Entries taken from a collection

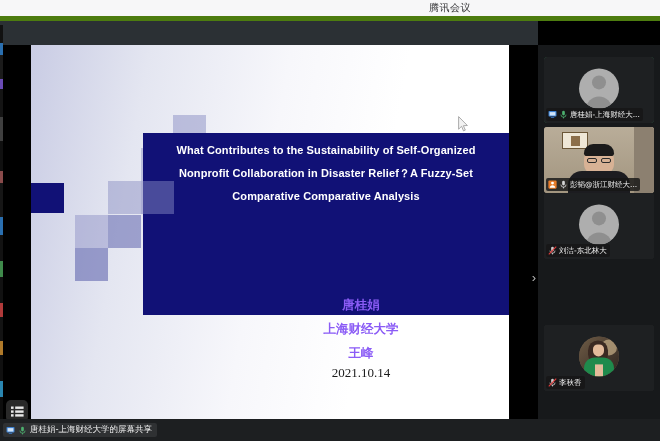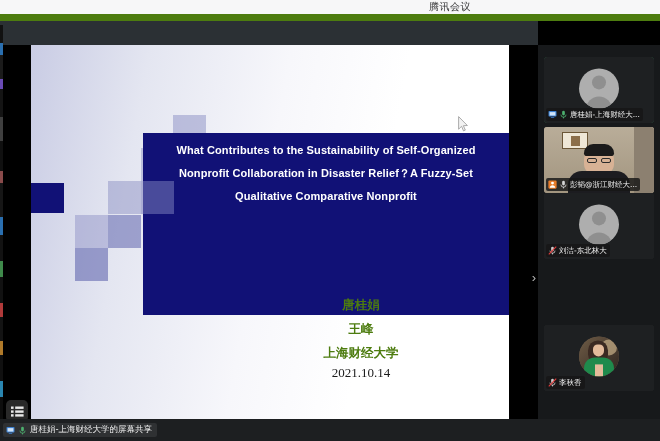--- a/index.html
+++ b/index.html
@@ -6,21 +6,21 @@
   html,body {
     width:660px; height:441px; overflow:hidden;
     background:#000;
     font-family:"Liberation Sans","DejaVu Sans",sans-serif;
   }
   #app { position:relative; width:660px; height:441px; background:#000; }
 
   
   .titlebar{
     position:absolute; left:0; top:0; width:660px; height:21px;
-    background:#f7f7f8; border-bottom:7px solid #4d7c0f;
+    background:#f7f7f8; border-bottom:5px solid #4d7c0f;
     display:flex; align-items:center; justify-content:center;
   }
   .titlebar-text{
     font-size:10px; color:#3a3a3c; letter-spacing:.5px;
     transform:translateX(120px);
   }
 
   
   .chrome-band{
     position:absolute; left:0; top:21px; width:538px; height:24px;
@@ -96,21 +96,21 @@
     letter-spacing:.1px;
   }
   .slide-title-cn{
     position:absolute; left:112px; top:160px; width:366px;
     text-align:center; color:#ffffff;
     font-size:14px; line-height:22px;
     font-family:"DejaVu Sans","Liberation Sans",sans-serif;
   }
   .slide-authors{
     position:absolute; left:230px; top:248px; width:200px;
-    text-align:center; color:#4d7c0f;
+    text-align:center; color:#8b5cf6;
     font-size:12.5px; line-height:24px; font-weight:bold;
     font-family:"DejaVu Sans","Liberation Sans",sans-serif;
   }
   .slide-date{
     position:absolute; left:230px; top:320px; width:200px;
     text-align:center; color:#1b1b1b;
     font-size:13px; font-family:"Liberation Serif","DejaVu Serif",serif;
   }
 
   
@@ -229,28 +229,28 @@
 
       <div class="sq" style="left:77px; top:136px; width:33px; height:33px; background:rgba(120,124,186,.40);"></div>
       <div class="sq" style="left:110px; top:136px; width:33px; height:33px; background:rgba(120,124,186,.55);"></div>
       <div class="sq" style="left:44px; top:170px; width:33px; height:33px; background:rgba(120,124,186,.38);"></div>
       <div class="sq" style="left:77px; top:170px; width:33px; height:33px; background:rgba(110,114,180,.62);"></div>
       <div class="sq" style="left:44px; top:203px; width:33px; height:33px; background:rgba(110,114,180,.66);"></div>
 
       <div class="slide-title">
         <div>What Contributes to the Sustainability of Self-Organized</div>
         <div>Nonprofit Collaboration in Disaster Relief？A Fuzzy-Set</div>
-        <div>Qualitative Comparative Nonprofit</div>
+        <div>Comparative Comparative Analysis</div>
       </div>
 
 
       <div class="slide-authors">
         <div>唐桂娟</div>
+        <div>上海财经大学</div>
         <div>王峰</div>
-        <div>上海财经大学</div>
       </div>
 
       <div class="slide-date">2021.10.14</div>
     </div>
 
     <div class="stage-menu">
       <svg width="13" height="11" viewBox="0 0 13 11">
         <rect x="0" y="0.5" width="2.6" height="2.4" fill="#e8e8e8"></rect>
         <rect x="4.2" y="0.5" width="8.4" height="2.4" fill="#e8e8e8"></rect>
         <rect x="0" y="4.4" width="2.6" height="2.4" fill="#e8e8e8"></rect>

> [Task requirements]: Your copy should match the records word for word, with the pictures removed.

> [Your solution]:
--- a/index.html
+++ b/index.html
@@ -6,21 +6,21 @@
   html,body {
     width:660px; height:441px; overflow:hidden;
     background:#000;
     font-family:"Liberation Sans","DejaVu Sans",sans-serif;
   }
   #app { position:relative; width:660px; height:441px; background:#000; }
 
   
   .titlebar{
     position:absolute; left:0; top:0; width:660px; height:21px;
-    background:#f7f7f8; border-bottom:7px solid #4d7c0f;
+    background:#f7f7f8; border-bottom:5px solid #4d7c0f;
     display:flex; align-items:center; justify-content:center;
   }
   .titlebar-text{
     font-size:10px; color:#3a3a3c; letter-spacing:.5px;
     transform:translateX(120px);
   }
 
   
   .chrome-band{
     position:absolute; left:0; top:21px; width:538px; height:24px;
@@ -96,21 +96,21 @@
     letter-spacing:.1px;
   }
   .slide-title-cn{
     position:absolute; left:112px; top:160px; width:366px;
     text-align:center; color:#ffffff;
     font-size:14px; line-height:22px;
     font-family:"DejaVu Sans","Liberation Sans",sans-serif;
   }
   .slide-authors{
     position:absolute; left:230px; top:248px; width:200px;
-    text-align:center; color:#4d7c0f;
+    text-align:center; color:#8b5cf6;
     font-size:12.5px; line-height:24px; font-weight:bold;
     font-family:"DejaVu Sans","Liberation Sans",sans-serif;
   }
   .slide-date{
     position:absolute; left:230px; top:320px; width:200px;
     text-align:center; color:#1b1b1b;
     font-size:13px; font-family:"Liberation Serif","DejaVu Serif",serif;
   }
 
   
@@ -229,28 +229,28 @@
 
       <div class="sq" style="left:77px; top:136px; width:33px; height:33px; background:rgba(120,124,186,.40);"></div>
       <div class="sq" style="left:110px; top:136px; width:33px; height:33px; background:rgba(120,124,186,.55);"></div>
       <div class="sq" style="left:44px; top:170px; width:33px; height:33px; background:rgba(120,124,186,.38);"></div>
       <div class="sq" style="left:77px; top:170px; width:33px; height:33px; background:rgba(110,114,180,.62);"></div>
       <div class="sq" style="left:44px; top:203px; width:33px; height:33px; background:rgba(110,114,180,.66);"></div>
 
       <div class="slide-title">
         <div>What Contributes to the Sustainability of Self-Organized</div>
         <div>Nonprofit Collaboration in Disaster Relief？A Fuzzy-Set</div>
-        <div>Qualitative Comparative Nonprofit</div>
+        <div>Comparative Comparative Analysis</div>
       </div>
 
 
       <div class="slide-authors">
         <div>唐桂娟</div>
+        <div>上海财经大学</div>
         <div>王峰</div>
-        <div>上海财经大学</div>
       </div>
 
       <div class="slide-date">2021.10.14</div>
     </div>
 
     <div class="stage-menu">
       <svg width="13" height="11" viewBox="0 0 13 11">
         <rect x="0" y="0.5" width="2.6" height="2.4" fill="#e8e8e8"></rect>
         <rect x="4.2" y="0.5" width="8.4" height="2.4" fill="#e8e8e8"></rect>
         <rect x="0" y="4.4" width="2.6" height="2.4" fill="#e8e8e8"></rect>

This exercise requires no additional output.